Editorial: A life less ordinary
The news of the business baron’s death has prompted an outpouring of tributes from everyone across the board — from the industrial fraternity, to the political high corridors, and the masses on social media.
The passing of Ratan Naval Tata, the Tata Group’s chairman emeritus, veteran industrialist, and philanthropist who breathed his last at Breach Candy Hospital in Mumbai, signifies the end of an epoch for corporate India. The metropolis that the 86-year-old doyen referred to as home, bears numerous landmarks — the Tata House, now the India headquarters of Deutsche Bank; the Bombay House, the Tata Group’s century old headquarters; the iconic Taj Mahal Palace Hotel and the Air India building — all symbolising the deep-rooted manner in which brand Tata had entrenched itself into the socioeconomic fabric of Maximum City.
The news of the business baron’s death has prompted an outpouring of tributes from everyone across the board — from the industrial fraternity, to the political high corridors, and the masses on social media. A universal sentiment expressed online by many microbloggers was that having not even met Ratan Tata once in their lifetimes, his demise felt like a collective loss for the nation, considering there are millions whose lives have been touched by the ‘salt to software’ conglomerate’s industrial exceptionalism.
Interestingly, what emerges from the many accounts of those who have worked in close proximity to Ratan Tata is a narrative of him personifying the people over profits, or the human face of capitalism, if at all one could attribute such a character trait to capitalism. The stories of him being inspired to incept India’s most affordable car, the Tata Nano, has now entered the annals of India’s automobile lore. Apparently, the inspiration were commuters on scooters, with their wives riding pillion, and the kids sandwiched between the couple and the handlebar. It was then that Mr Tata had the brainwave to develop a sub-Rs 1 lakh car that would be affordable to all.

Stored items from a collection:
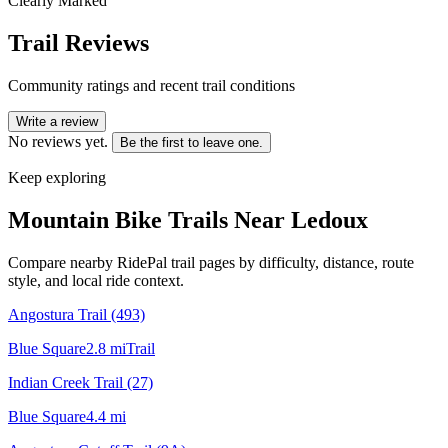
Clearly Marked
Trail Reviews
Community ratings and recent trail conditions
Write a review
No reviews yet.
Be the first to leave one.
Keep exploring
Mountain Bike Trails Near
Ledoux
Compare nearby RidePal trail pages by difficulty, distance, route
style, and local ride context.
Angostura Trail (493)
Blue Square
2.8
mi
Trail
Indian Creek Trail (27)
Blue Square
4.4
mi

Work instructions:
A: Starting at "Interestingly, what emerges" and stopping after "affordable to all.", write out the editorial again with "scooters" swapped for "motorcycles".
B: According to the editorial, in which hospital did Ratan Tata die?

Task-by-task outputs:
A:
Interestingly, what emerges from the many accounts of those who have worked in close proximity to Ratan Tata is a narrative of him personifying the people over profits, or the human face of capitalism, if at all one could attribute such a character trait to capitalism. The stories of him being inspired to incept India’s most affordable car, the Tata Nano, has now entered the annals of India’s automobile lore. Apparently, the inspiration were commuters on motorcycles, with their wives riding pillion, and the kids sandwiched between the couple and the handlebar. It was then that Mr Tata had the brainwave to develop a sub-Rs 1 lakh car that would be affordable to all.

B: Breach Candy Hospital in Mumbai.